We perceive no basis for the questioned order except as it relates to the bonds which the widow concedes belong to the estate.
The basic principle is that the superior court sitting in probate is without jurisdiction to try the question of title to property as between a representative of the estate and a stranger to the estate. Bauer v. Bauer, 201 Cal. 267, 271, 256 P. 820; In re Estate and Guardianship of Vucinich, 3 Cal.2d 235, 243, 44 P.2d 567; Wilkerson v. Seib, 20 Cal.2d 556, 562–563, 127 P.2d 904; In re Estate of Kurt, 83 Cal.App.2d 681, 683–684, 189 P.2d 528; Laing v. Superior Court, 88 Cal.App.2d 641, 199 P.2d 373; Wilson v. Superior Court, 101 Cal.App.2d 592, 225 P.2d 1002.

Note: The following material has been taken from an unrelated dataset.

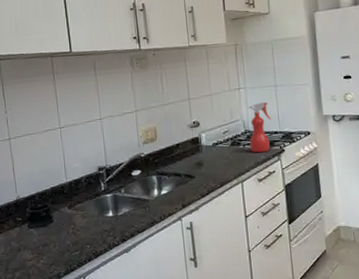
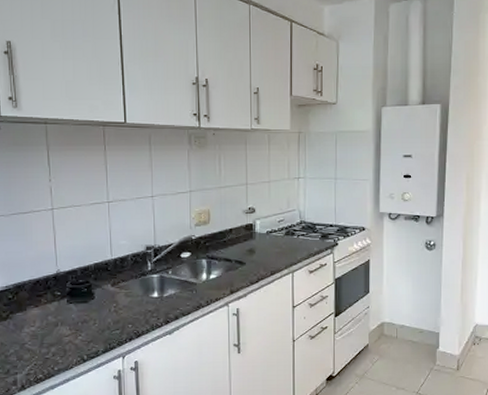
spray bottle: present [247,102,271,153] -> none [303,194,327,245]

Here the contest is clearly between the executor and a stranger to the estate. The widow claims that the property involved is her sole property; i. e., that some of it was given to her by the decedent during his lifetime and that the rest of it upon his death became her sole property as the surviving joint tenant. She claims adversely to the estate, not in privity with it, and is not a personal representative of the estate claiming title in her individual capacity. The contest, therefore, is between the estate and a stranger to the estate and the principle that the probate court may not try title applies.
The provisions of sections 613–615 of the Probate Code create no exception to that principle. The power which they grant to the probate court ‘ends with the discovery of the property and the enforcement of the remedial powers of the statute, and does not extend beyond that; and that where a dispute arises between the person cited and the representative of the estate as to the title to property, or the amount claimed to be due as the result of the accounting, the probate court cannot in such proceeding determine the issue, nor order property delivered up to the executor or administrator, or to be deposited as the court may order; nor under such circumstances does it have the power to imprison the person for contempt for failure to obey any order so made.’ McCarthy v. Superior Court, 64 Cal.App.2d 468, 472, 149 P.2d 55, 57. See, also, cases there cited.
The executor, in his memorandum first filed herein, claimed that the order in question was based upon and supported by a stipulation of the executor and the widow. In a supplemental memorandum later filed the executor says ‘We do not contend that a specific stipulation was entered into by the parties for the delivery of specific assets to the executor’ but that the widow ‘stipulated as to the character of the specific assets in respect to their status as either separate or community property,’ and ‘the proceedings taken were in direct response to the direction and request of the court that the parties disclose all properties to one another and agree insofar as possible as to what belonged in the estate and what was the separate property of petitioner.’ It clearly appears from the record that there was no stipulation. During the course of the hearing the widow repeatedly asserted her claim of ownership to all the property listed except the three bonds which she conceded belonged to the estate and which in her petition herein she alleges have since been delivered to the executor. In the absence of a stipulation it is unnecessary to consider whether a stipulation could furnish a jurisdictional basis for such an order.
The order is annulled, except as to the three bonds which petitioner concedes belong to the estate and as to those bonds it is affirmed; petitioner to recover costs, which are assessed against Lorne Stanley, as executor, the real party in interest.
FRED B. WOOD, Justice.
PETERS, P. J., and BRAY, J., concur.